Bu karar bir anlamda, heteroseksizmin doğrularına göre yaşa da, doğandan istediğin kadar sapabilirsin demek... Doğana uygun yaşamayıp birilerine zarar verebilirsin... Yani eşcinsel olarak karşı cinsle evlenerek onu mutsuz edebilirsin... Önemli olan erkekliğim muhafazasıdır. Bunun için kadınların mutsuz olmasının falan önemi yok. Yeter ki sen toplumsal cinsiyet kalıplarına uygun yaşa. Kendin mutsuz ol, birilerini mutsuz et; yeter ki heteroseksizmin yararına uygun davran. Kamu yararı denilen de heteroseksizmden başka bir şey değil tabiki de.

Mahkemeler bu tür kararlar alarak homofobiyi pekiştirip homofobiklere cesaret verdikleri sürece, LGBTİ'lerin mağduriyeti devam edecektir. Kamu denildiğinde eğer sadece heteroseksist toplum baz alınıyorsa, o zaman o kamuyu LGBTİ'ler olarak şekillendirmekten başka çare yok. Bütün LGBTİ'ler görünür olarak kamuya dahil olurlarsa, o zaman sapıklık ifadesi kamu yararına olmaktan çıkacaktır.

LGBTİ'ler gerçek anlamda haklarına, görünür olup hayatın içinde varolarak kavuşacaktır. Çünkü haklar kağıt üzerinden çok hayatın içinde varolarak kazanılmazsa, savsaklanır, gözardı edilebilir.

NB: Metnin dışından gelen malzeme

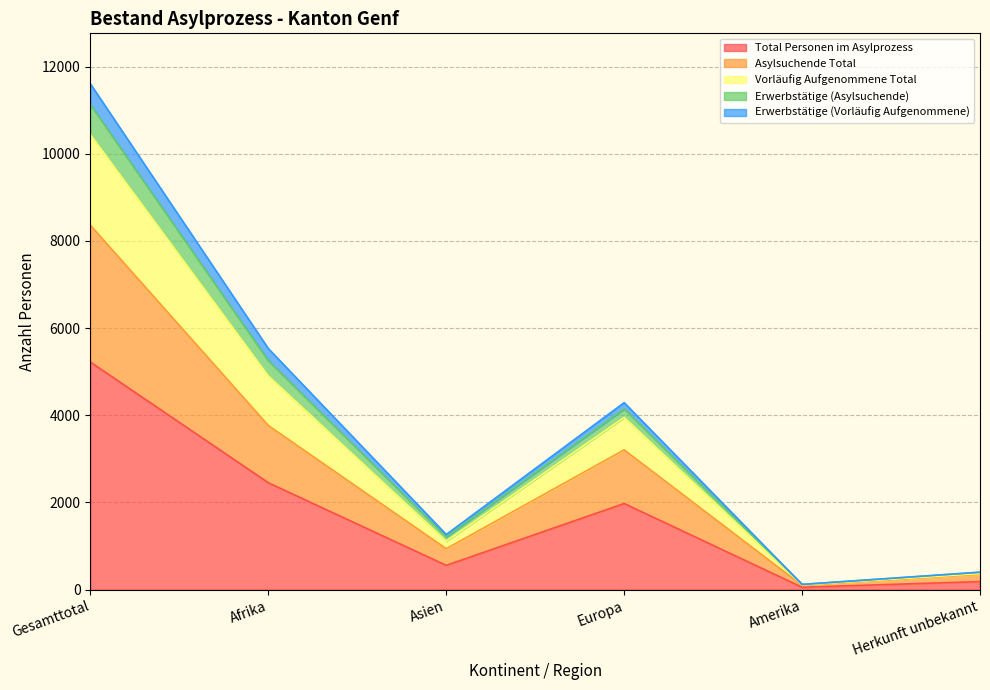

What is the value of the Asylsuchende Total point at the 6th from the left?

353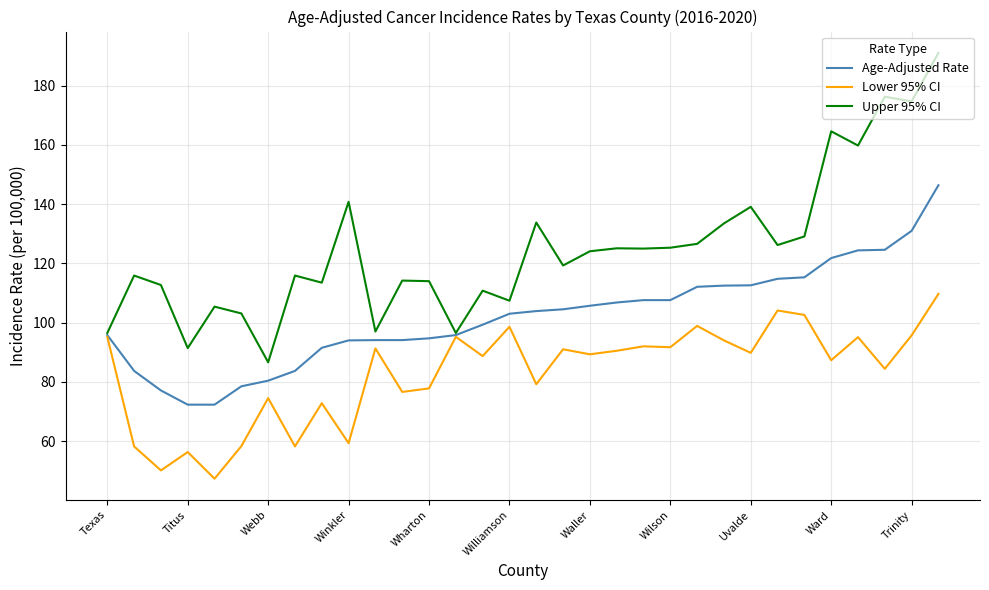

What is the maximum value for Age-Adjusted Rate?

146.4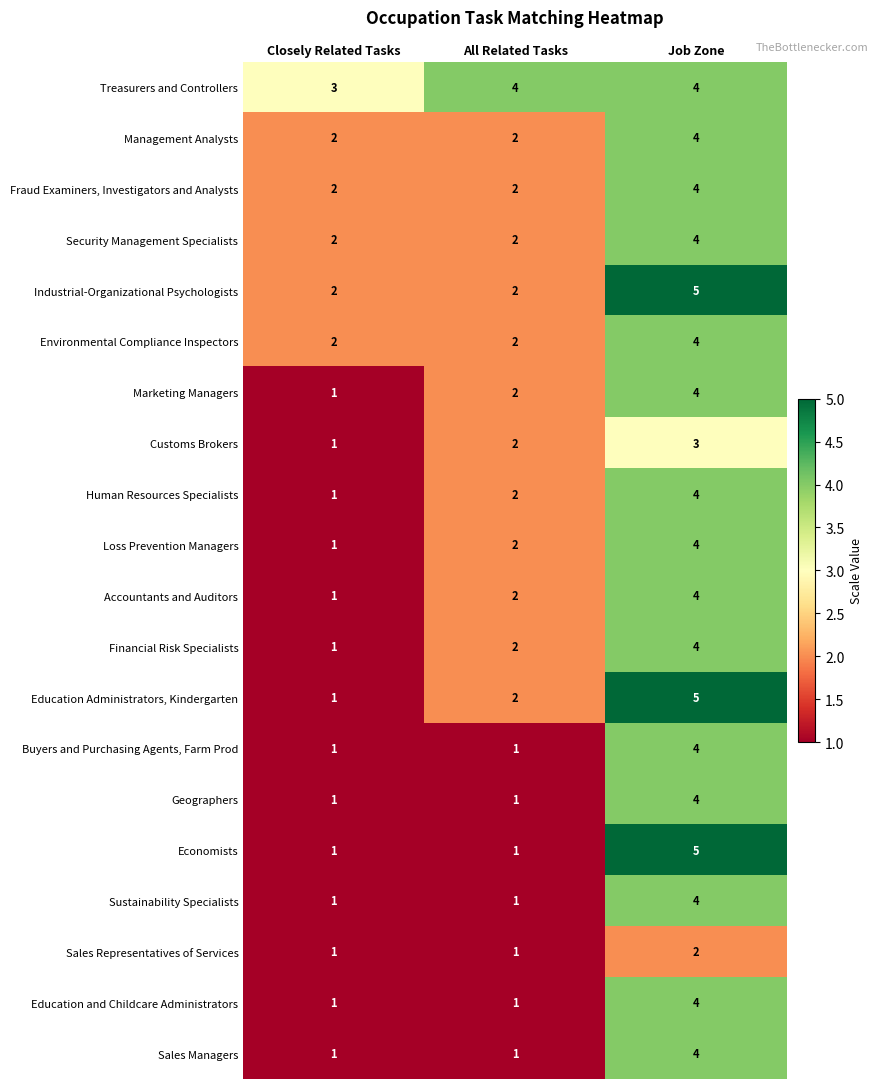

What is the total value across all series at Job Zone?

80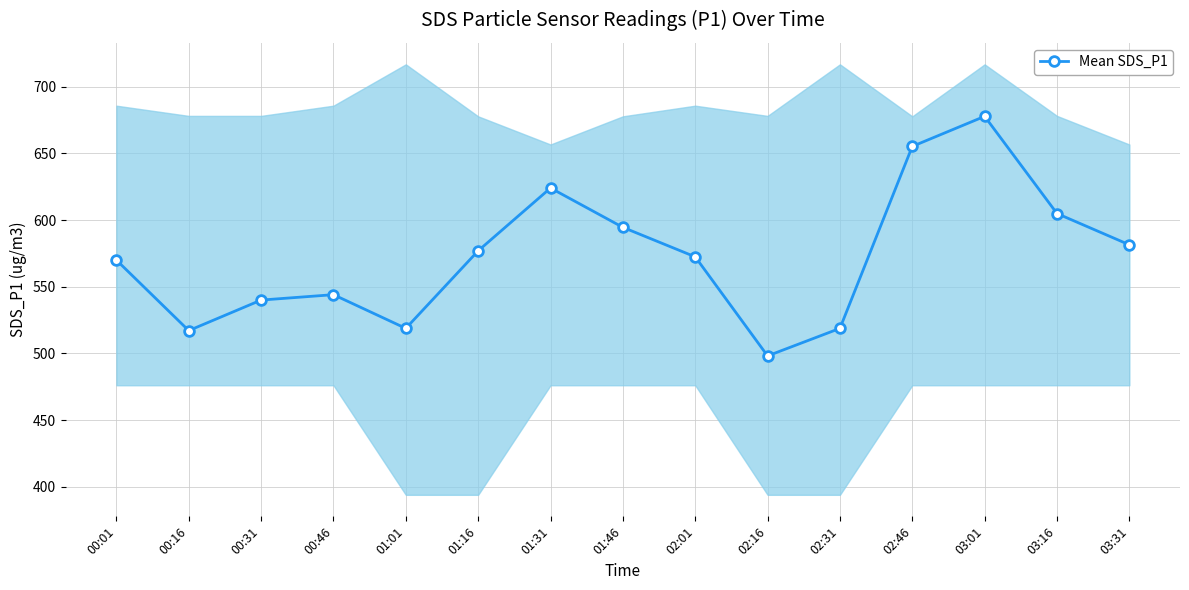

How many lines are shown in the chart?

1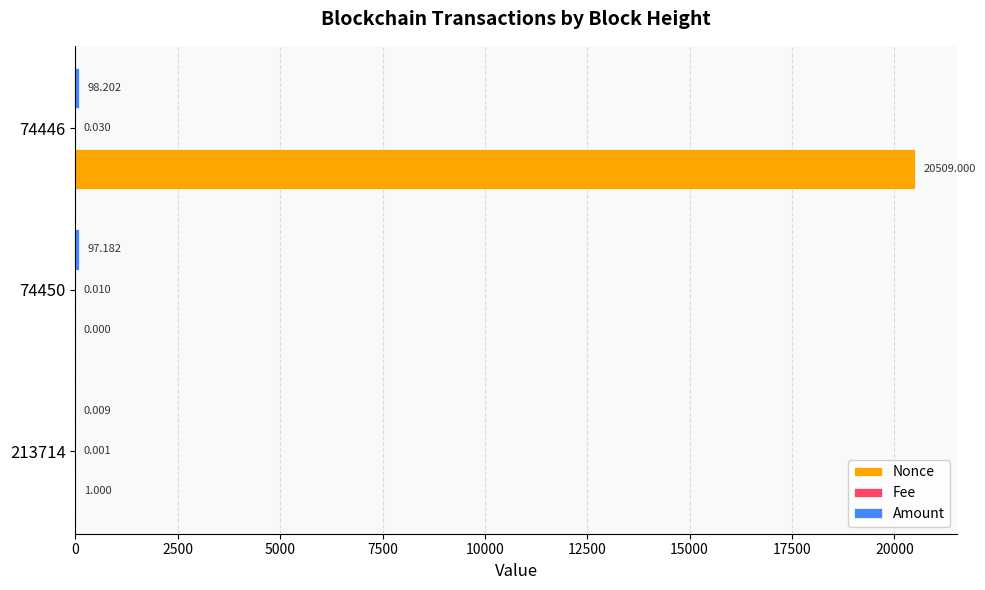

What is the average value of the Nonce series?

6836.7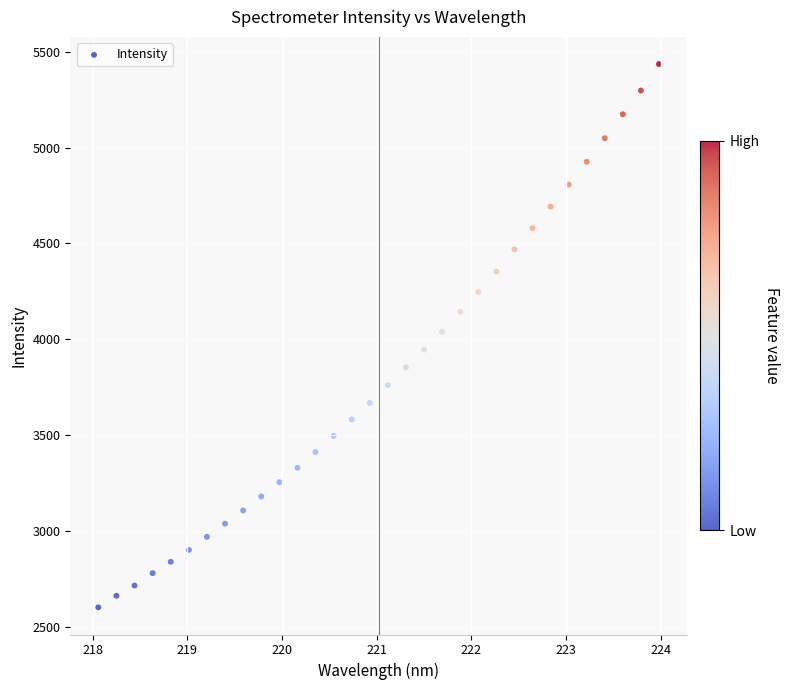

What is the range of X values (max minus min)?

5.9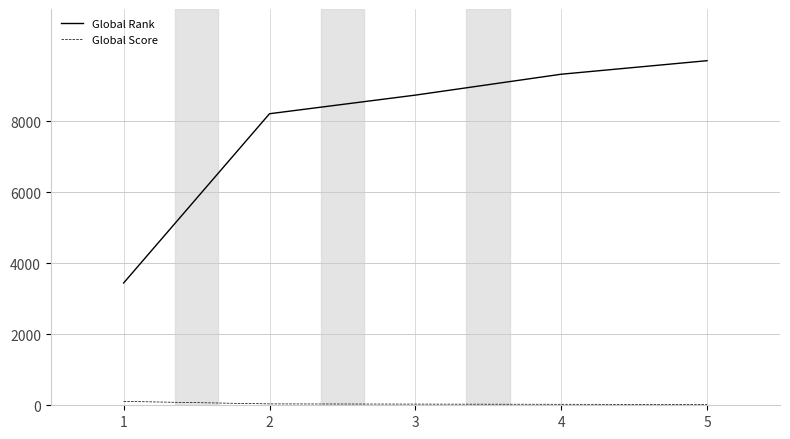

What is the difference between the second highest and minimum values in the Global Rank series?

5875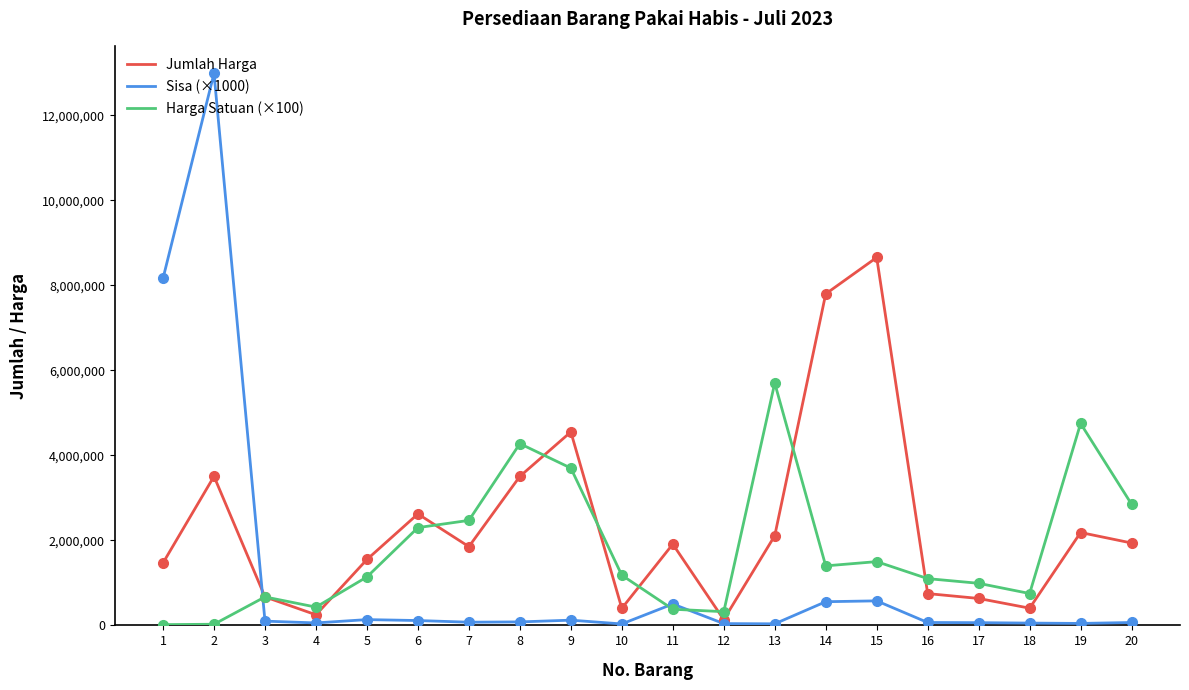

What is the maximum value shown in the chart?

12985000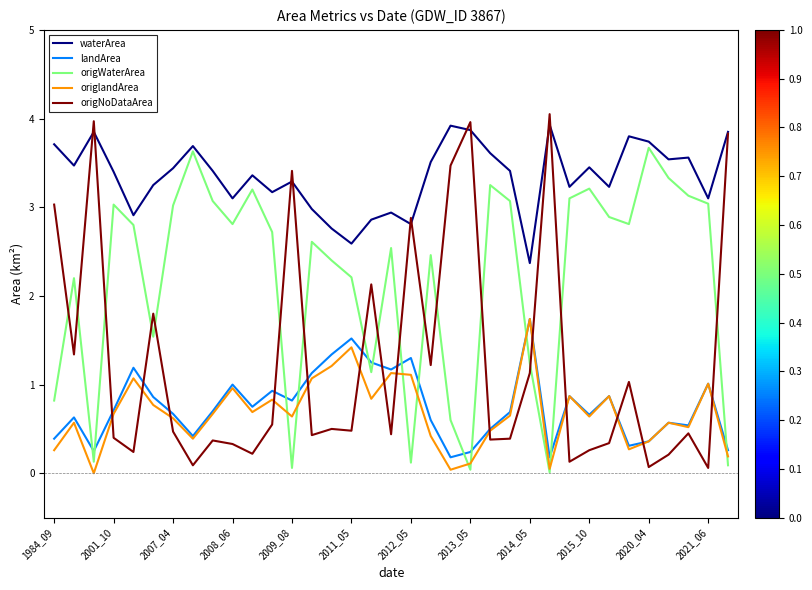

Which series has the widest spread of values?

origNoDataArea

Mahkeme şu anda eşcinselliği halkın bir kısmı tarafından benimsenmeyen, kuraldışı, rahatsız edici, endişe verici, sarsıcı olarak görüyor. Ve eşcinselliğin sapıklık olarak ifadesini de nefret suçu değil ifade özgürlüğü olarak değerlendiriyor. Bunun böyle olmadığını ancak toplum içersinde eşcinsel olarak yaşayarak gösterebiliriz. Çünkü ne doğa dışıyız, ne rahatsız ediciyiz, ne endişe vericiyiz, ne de sarsıcıyız... Hakkımızdaki itahmalar sadece nefretin, korkuya dayalı nefretin, homofobinin bir ifadesi; gerçeklerle alakası yok. Bu bir nefret suçudur.